Не-е-ет! Так не бывает! Не может быть!
— Почему?
— Меня в театр пригласили. Представляешь? В настоящий театр.
— В Большой? — решаюсь уточнить я.
— Почему непременно в Большой? — удивляется он. — До Большого я еще не дорос. Нет, в Новую оперу. Театр молодой, но… Представляешь? Я буду танцевать в Москве!
— Сто двадцать пятого лебедя? — мрачно интересуюсь я. Кажется, до меня начинает доходить, что все происходящее сейчас — всерьез. И что уже совсем скоро мы с Сашей расстанемся. Навсегда.
Он улыбается и, внезапно стянув с руки варежку, дергает меня за ледяной нос.

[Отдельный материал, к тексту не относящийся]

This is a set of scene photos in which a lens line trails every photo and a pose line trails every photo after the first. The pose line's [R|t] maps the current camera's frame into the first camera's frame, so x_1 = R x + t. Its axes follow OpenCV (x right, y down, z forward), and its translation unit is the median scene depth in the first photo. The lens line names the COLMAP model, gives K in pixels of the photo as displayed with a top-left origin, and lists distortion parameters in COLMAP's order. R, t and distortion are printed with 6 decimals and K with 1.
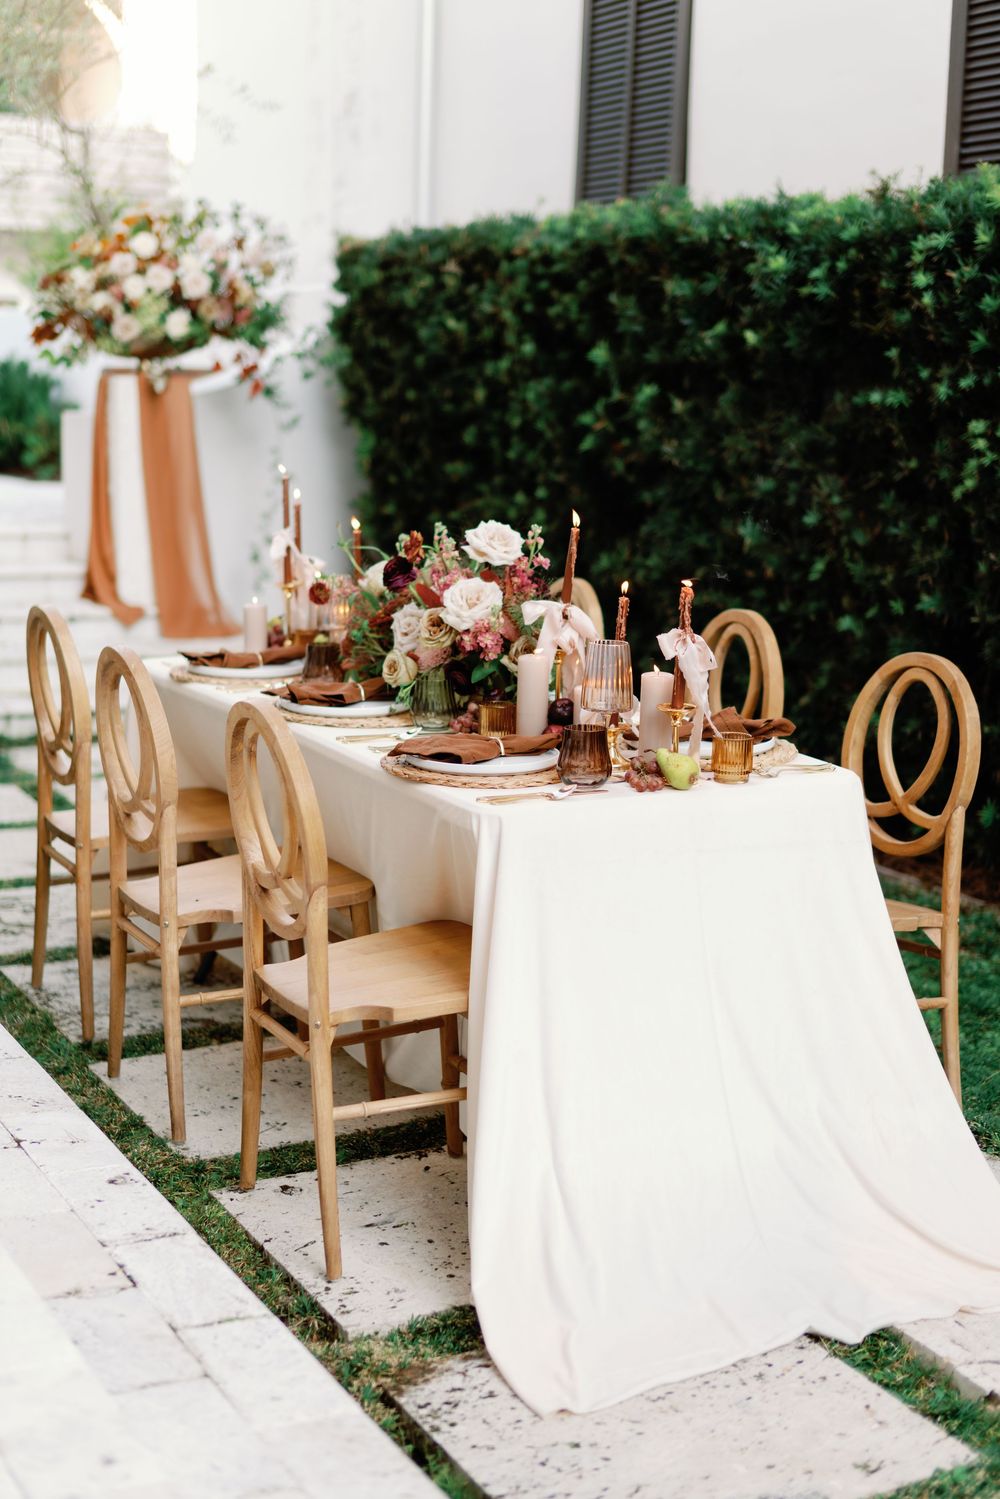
lens RADIAL K [[2158.6, 0, 500.0], [0, 2158.6, 749.5], [0, 0, 1]] dist [-0.026830, 0.058404]
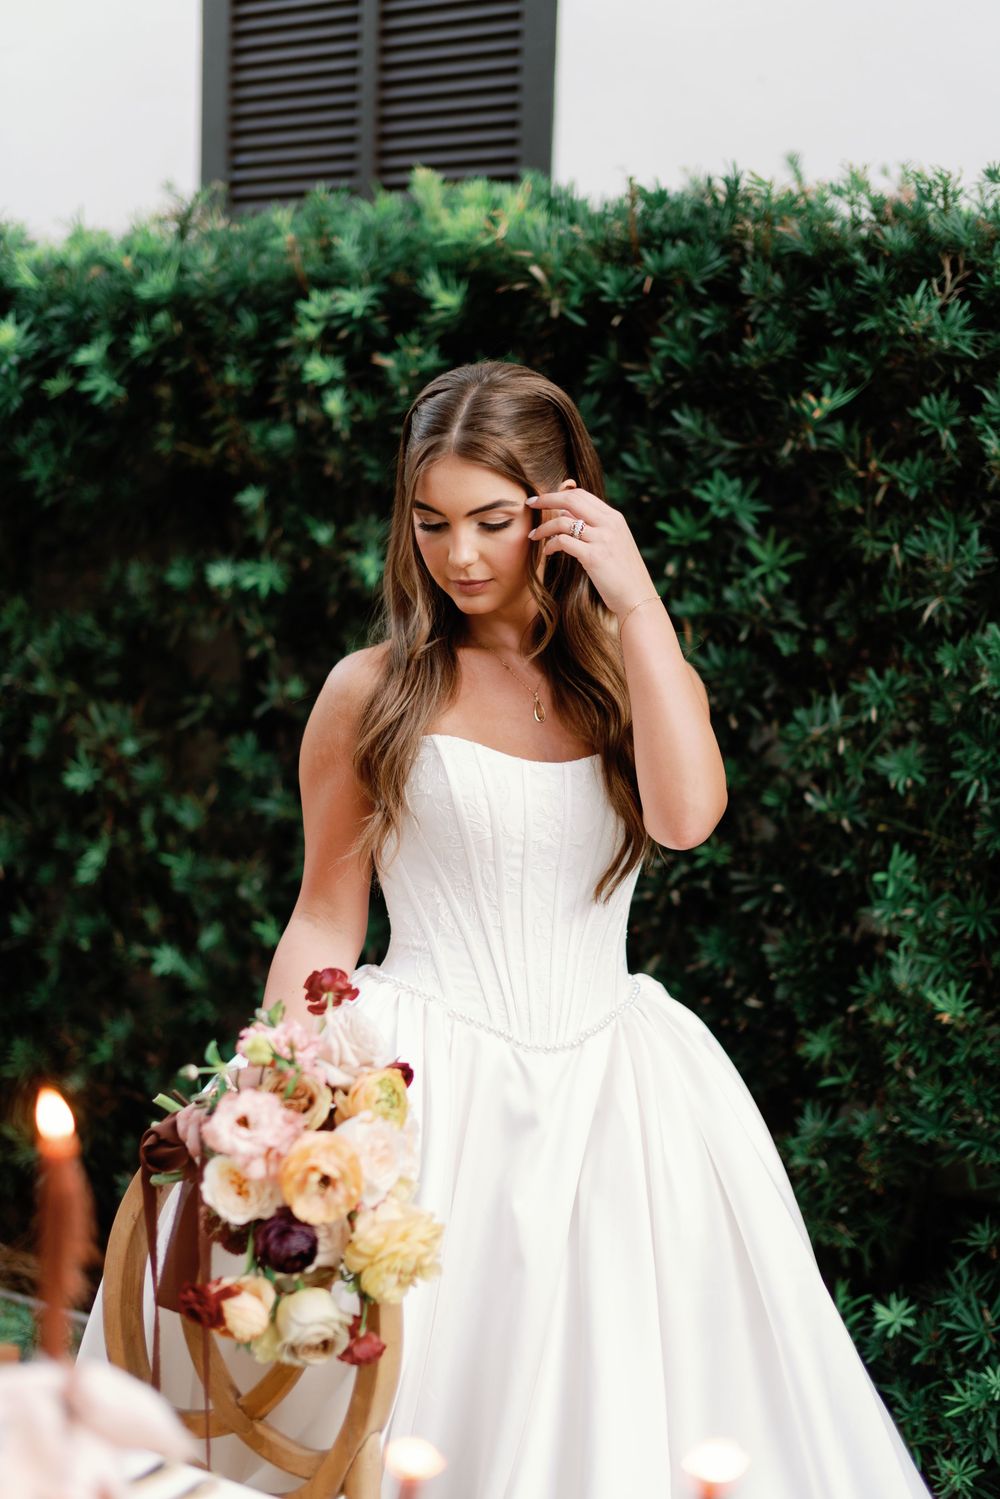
lens RADIAL K [[2158.6, 0, 500.0], [0, 2158.6, 749.5], [0, 0, 1]] dist [-0.026830, 0.058404]
pose [[0.872463, -0.055895, 0.485472, -0.039558], [0.080223, 0.996342, -0.029459, -0.093859], [-0.482050, 0.064648, 0.873756, 0.466425]]
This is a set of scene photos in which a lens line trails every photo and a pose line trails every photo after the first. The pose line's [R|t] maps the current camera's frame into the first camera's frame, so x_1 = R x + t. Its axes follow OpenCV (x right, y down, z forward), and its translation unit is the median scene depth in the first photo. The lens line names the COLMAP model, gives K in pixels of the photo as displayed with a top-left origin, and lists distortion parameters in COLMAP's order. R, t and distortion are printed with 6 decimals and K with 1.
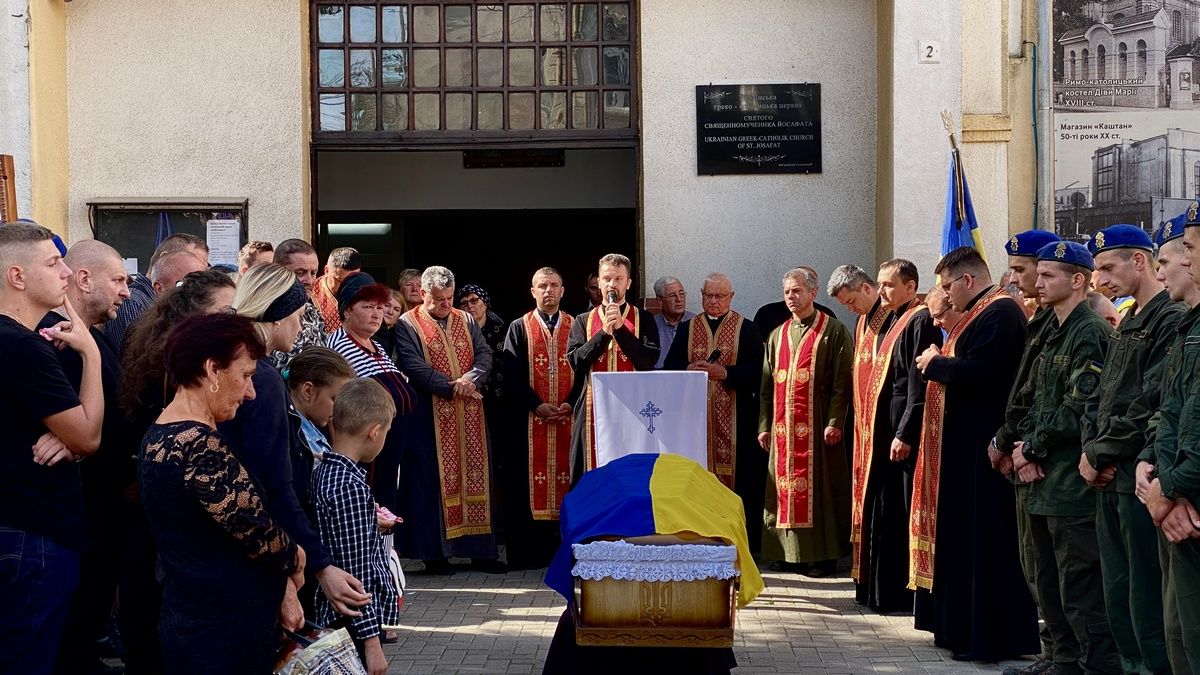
lens RADIAL K [[1823.2, 0, 599.4], [0, 1823.2, 329.7], [0, 0, 1]] dist [0.148927, -0.244687]
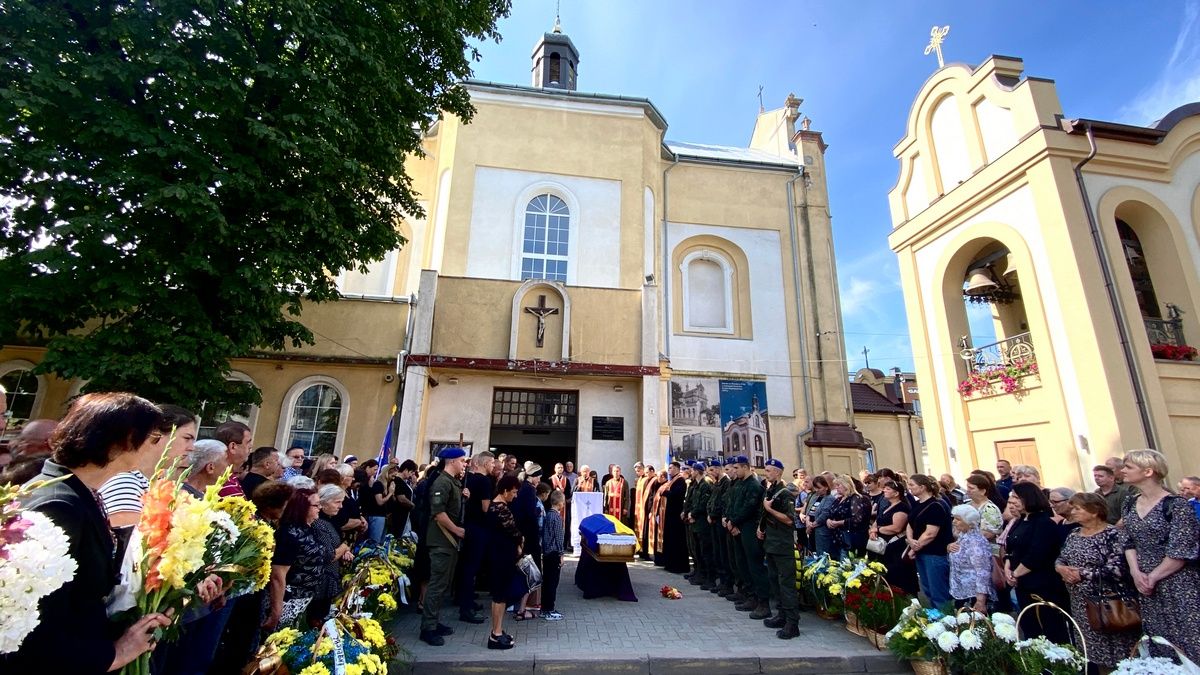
lens RADIAL K [[520.3, 0, 597.7], [0, 520.3, 323.3], [0, 0, 1]] dist [0.078308, -0.077299]
pose [[0.990257, 0.068725, 0.121113, -0.086055], [-0.030620, 0.955906, -0.292072, 0.003333], [-0.135845, 0.285517, 0.948697, -0.125409]]
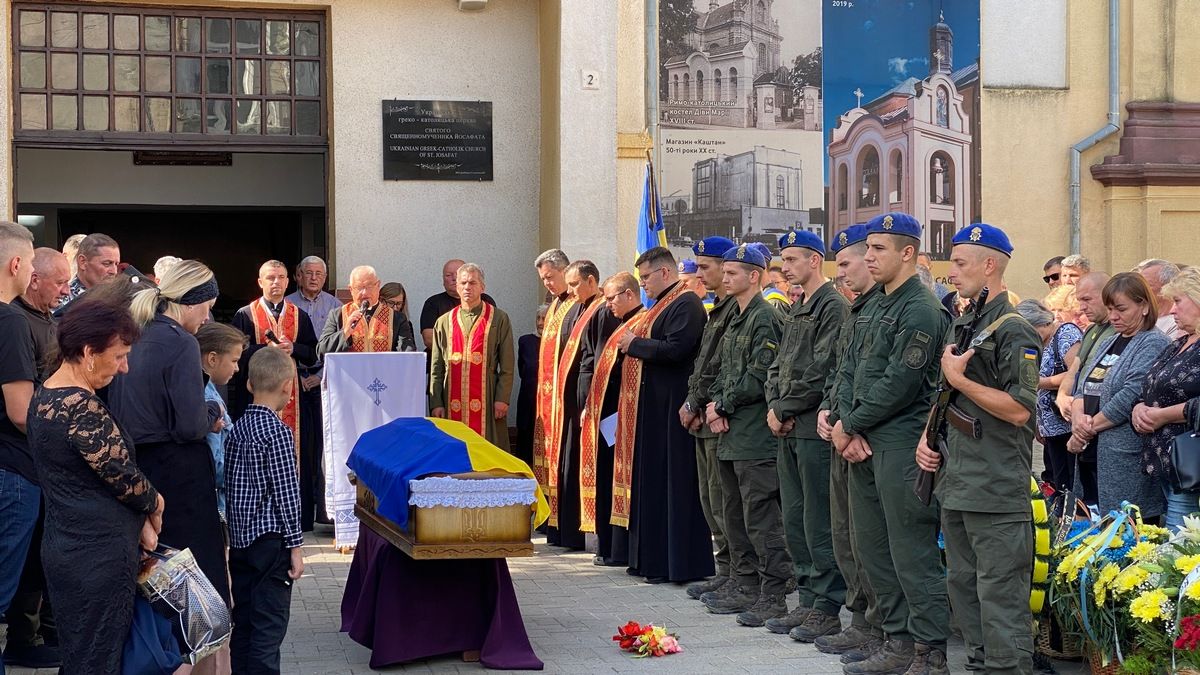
lens RADIAL K [[1823.2, 0, 599.4], [0, 1823.2, 329.7], [0, 0, 1]] dist [0.148927, -0.244687]
pose [[0.970976, 0.001641, 0.239169, -0.085841], [-0.002326, 0.999994, 0.002578, 0.004089], [-0.239164, -0.003060, 0.970974, -0.120071]]
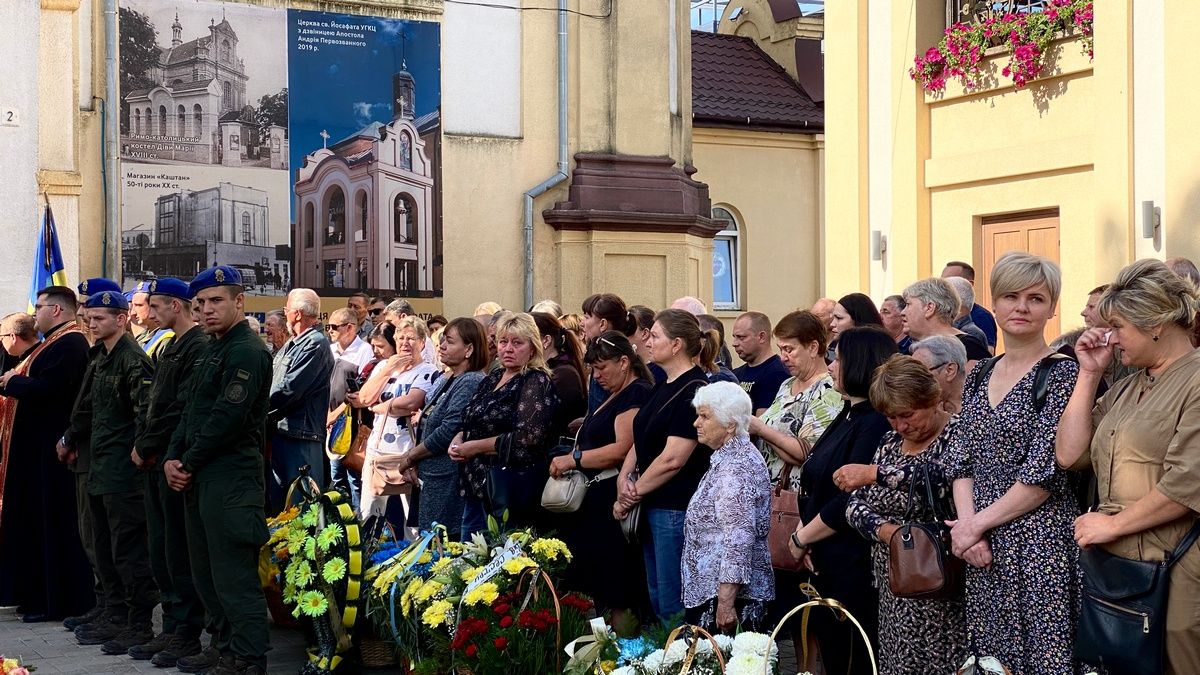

— Злыдня! Не бойся! Все когда-нибудь начинали с массовки. Но, знаешь… я буду чертовски замечательным лебедем! И в конце концов они дадут мне ведущую партию.
Не сомневаюсь. Вот уж в этом я ни капли не сомневаюсь.
— И… я смогу к тебе приезжать?
— А зачем, Глеб?
Мы уже почти дошагали до спуска в метро, и Саша вдруг становится почти смертельно серьезен.
— Я… я думал… — получается какое-то жалкое блеяние. Мама бы мной не гордилась в этот момент. — Думал, что у нас…
— Ничего у нас нет, — светло улыбается Саша. — И ничего не будет. Все ты себе нафантазировал.
Мы стоим под фонарем, и я, словно зачарованный, смотрю, как мохнатые снежинки запутываются в золоте его выбившихся из-под шапки кудрей.
— Саша…
— Прощай! — решительно говорит он, накрывая мои губы своим горячим ртом. Я даже не успеваю среагировать на этот последний — хочется сказать «контрольный» — и единственный между нами поцелуй, а мой ангел уже разворачивается и бежит от меня прочь, к стоящему на остановке автобусу, чей номер я даже не успеваю разобрать. Автобус дожидается последнего спешащего к нему пассажира, закрывает двери и величественно отъезжает.
И мне не остается ничего другого, как строго сказать себе: «The Show must go on!» — и нырнуть, пытаясь сбежать от себя, в темную пасть подземного перехода.